In 37 States, Premiums, Deductibles Take Up 10% or More of Median Income

Jan. 12, 2022
Commonwealth Fund report finds that in nearly half of states, middle-income households faced average deductibles that left them underinsured and exposed to high out-of-pocket costs

In a growing number of states, workers are at risk of spending 10 percent or more of their earnings on health insurance premiums and deductibles, according to a new report from the Commonwealth Fund. In 2020, workers in 37 states passed that threshold, up from 10 states in 2010.

Although employer health insurance coverage has proved to be relatively stable during the COVID-19 pandemic, the costs of that insurance consume a greater share of working families’ incomes in every state than they did a decade ago, the report finds.

According to the report, “State Trends in Employer Premiums and Deductibles, 2010–2020,” median incomes have not kept pace with rising health insurance costs and deductibles, which are fueled by high health care and drug prices.
The report is part of the Commonwealth Fund’s ongoing series that looks at state-level trends in the overall cost of employer health insurance. It provides a state-by-state analysis of how much insurance is costing workers in premiums, deductibles, and as a share of income, from 2010 to 2020.



Among the key findings are that premium contributions and deductibles totaled 11.6 percent of median income in 2020, up from 9.1 percent in 2010. On average, employees’ premium costs amounted to 6.9 percent of income in 2020, an increase from 5.8 percent in 2010. The average annual deductible for a middle-income household amounted to 4.7 percent of income, compared to 3.3 percent in 2010. Together, the average total cost of premiums and potential deductible spending across single and family insurance policies climbed to $8,070. Costs ranged from a low of $6,528 in Hawaii to a high of more than $9,000 in Florida, Kansas, Missouri, South Dakota, and Texas.

Middle-income workers in Mississippi and New Mexico faced the highest potential costs relative to income (19 percent and 18 percent, respectively).

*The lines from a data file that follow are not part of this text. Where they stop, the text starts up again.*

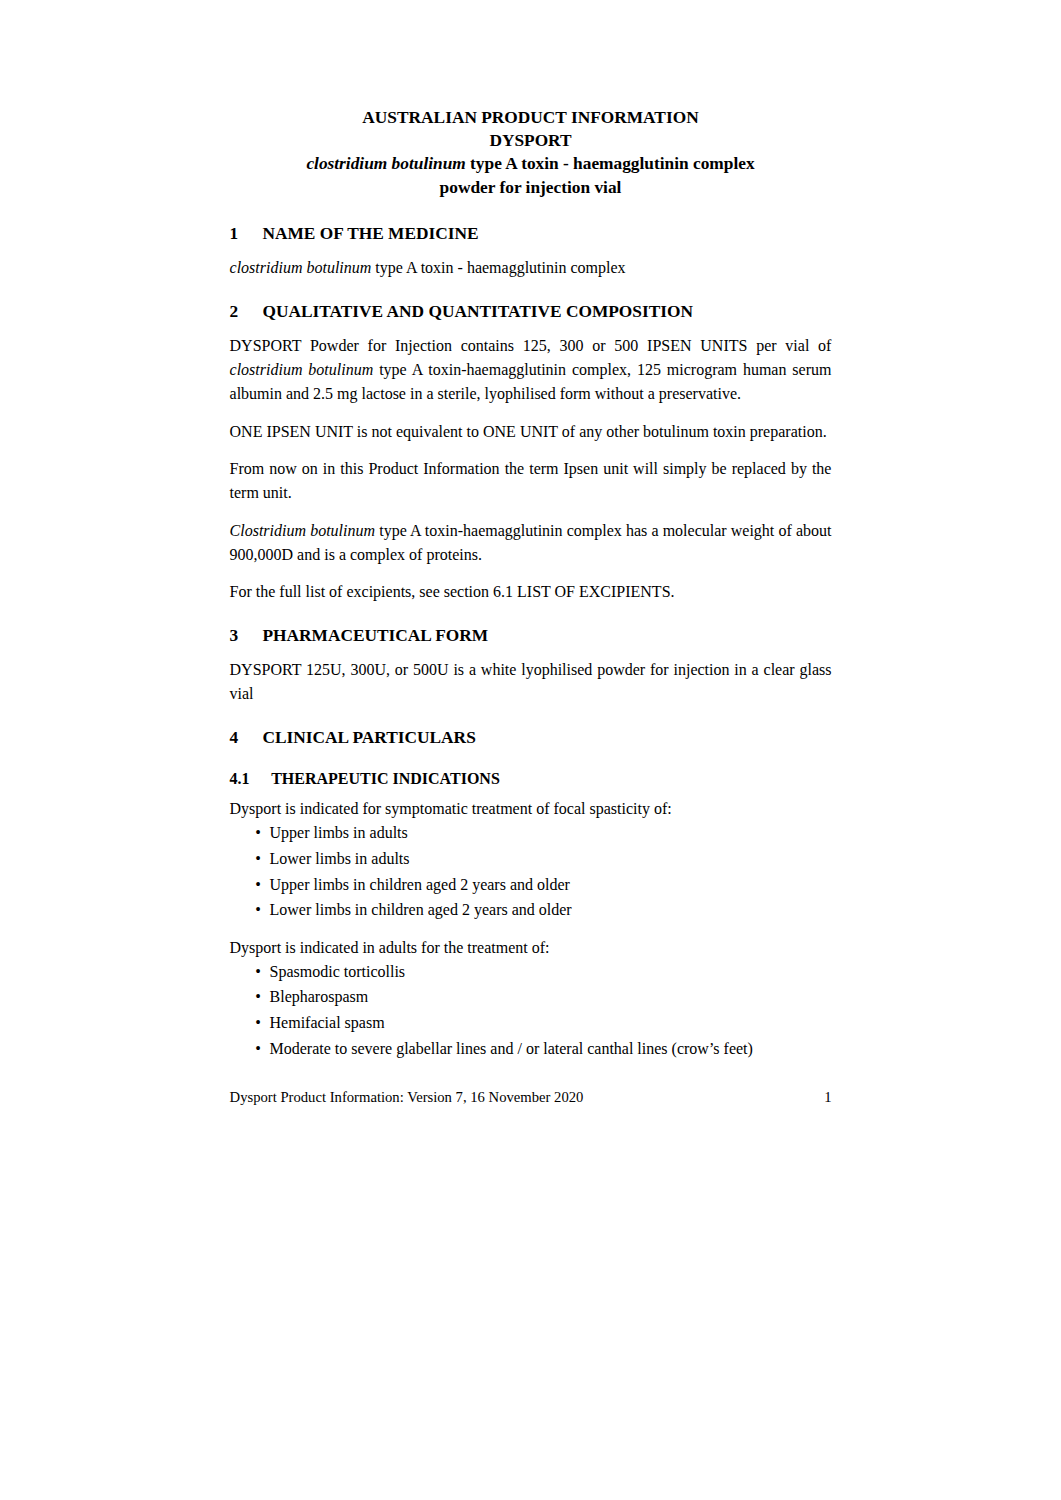AUSTRALIAN PRODUCT INFORMATION
DYSPORT
clostridium botulinum type A toxin - haemagglutinin complex
powder for injection vial
1 NAME OF THE MEDICINE
clostridium botulinum type A toxin - haemagglutinin complex
2 QUALITATIVE AND QUANTITATIVE COMPOSITION
DYSPORT Powder for Injection contains 125, 300 or 500 IPSEN UNITS per vial of clostridium botulinum type A toxin-haemagglutinin complex, 125 microgram human serum albumin and 2.5 mg lactose in a sterile, lyophilised form without a preservative.
ONE IPSEN UNIT is not equivalent to ONE UNIT of any other botulinum toxin preparation.
From now on in this Product Information the term Ipsen unit will simply be replaced by the term unit.
Clostridium botulinum type A toxin-haemagglutinin complex has a molecular weight of about 900,000D and is a complex of proteins.
For the full list of excipients, see section 6.1 LIST OF EXCIPIENTS.
3 PHARMACEUTICAL FORM
DYSPORT 125U, 300U, or 500U is a white lyophilised powder for injection in a clear glass vial
4 CLINICAL PARTICULARS
4.1 THERAPEUTIC INDICATIONS
Dysport is indicated for symptomatic treatment of focal spasticity of:
Upper limbs in adults
Lower limbs in adults
Upper limbs in children aged 2 years and older
Lower limbs in children aged 2 years and older
Dysport is indicated in adults for the treatment of:
Spasmodic torticollis
Blepharospasm
Hemifacial spasm
Moderate to severe glabellar lines and / or lateral canthal lines (crow’s feet)
Dysport Product Information: Version 7, 16 November 2020 1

“Middle-class workers in a majority of states now spend 10 percent or more of their family budgets on health insurance premiums and deductibles. That's a burden that many families are finding increasingly difficult to shoulder, as their incomes fail to keep pace with rising healthcare prices,” said David Blumenthal, M.D., Commonwealth Fund president, in a statement. “There are also health implications: People who are worried about costs are less likely to get the healthcare they need. Solving this problem will require policy actions to extend affordable health insurance coverage to all Americans. But we also need to get at the root, which are the high costs that make healthcare so expensive for everyone." 

The report found that in nearly half of states, middle-income households faced average deductibles that left them underinsured and exposed to high out-of-pocket costs. That’s up from only one state in 2010. The Commonwealth Fund defines one measure of “underinsured” as having a deductible equivalent to 5 percent or more of income. Underinsured people are more likely to struggle to pay medical bills and more likely to skip care because of costs. The highest average deductible relative to median income in 2020 was in New Mexico, at 7.4 percent.

Only about 6 percent of U.S. working-age adults reported losing their employer health insurance during the COVID-19 pandemic and few became uninsured— largely because of the critical supports provided by the Affordable Care Act’s (ACA) marketplace subsidies and expansions in Medicaid eligibility. However, the financial burden of commercial insurance is an enduring problem that is undermining Americans’ economic well-being and causing many to forgo necessary medical treatment, the report said. If passed, the Build Back Better Act would make the most sweeping enhancements to the ACA since its passage in 2010. These include a substantial increase in marketplace premium subsidies, a lower affordability threshold for employer plans, and a new zero premium marketplace coverage option for Medicaid-eligible adults without access to Medicaid in their states. However, these improvements only last through 2025.
The study authors suggest additional reforms to improve health insurance for U.S. workers, including:

• Addressing the high healthcare prices that are driving up employer premiums and deductibles; for example, by adding a public plan option to the marketplaces and other approaches.

• Informing workers with employer coverage about their options to enroll in subsidized marketplace plans or in Medicaid.

• Reining in deductibles and out-of-pocket costs in marketplace plans by enhancing cost-sharing reduction subsidies.

“Employer health insurance is taking a big bite out of many working families' incomes, leaving them with less money to spend on housing and food, and saddling millions with medical debt, said Sara Collins, lead author of the study and Commonwealth Fund Vice President for Health Care Coverage, Access, and Tracking, in a statement. “But policy solutions are available, including making the Build Back Better Act's temporary coverage enhancements permanent and fixing the Affordable Care Act's family coverage glitch. It's time for policymakers to find ways to reduce the financial burden of health insurance coverage on working families."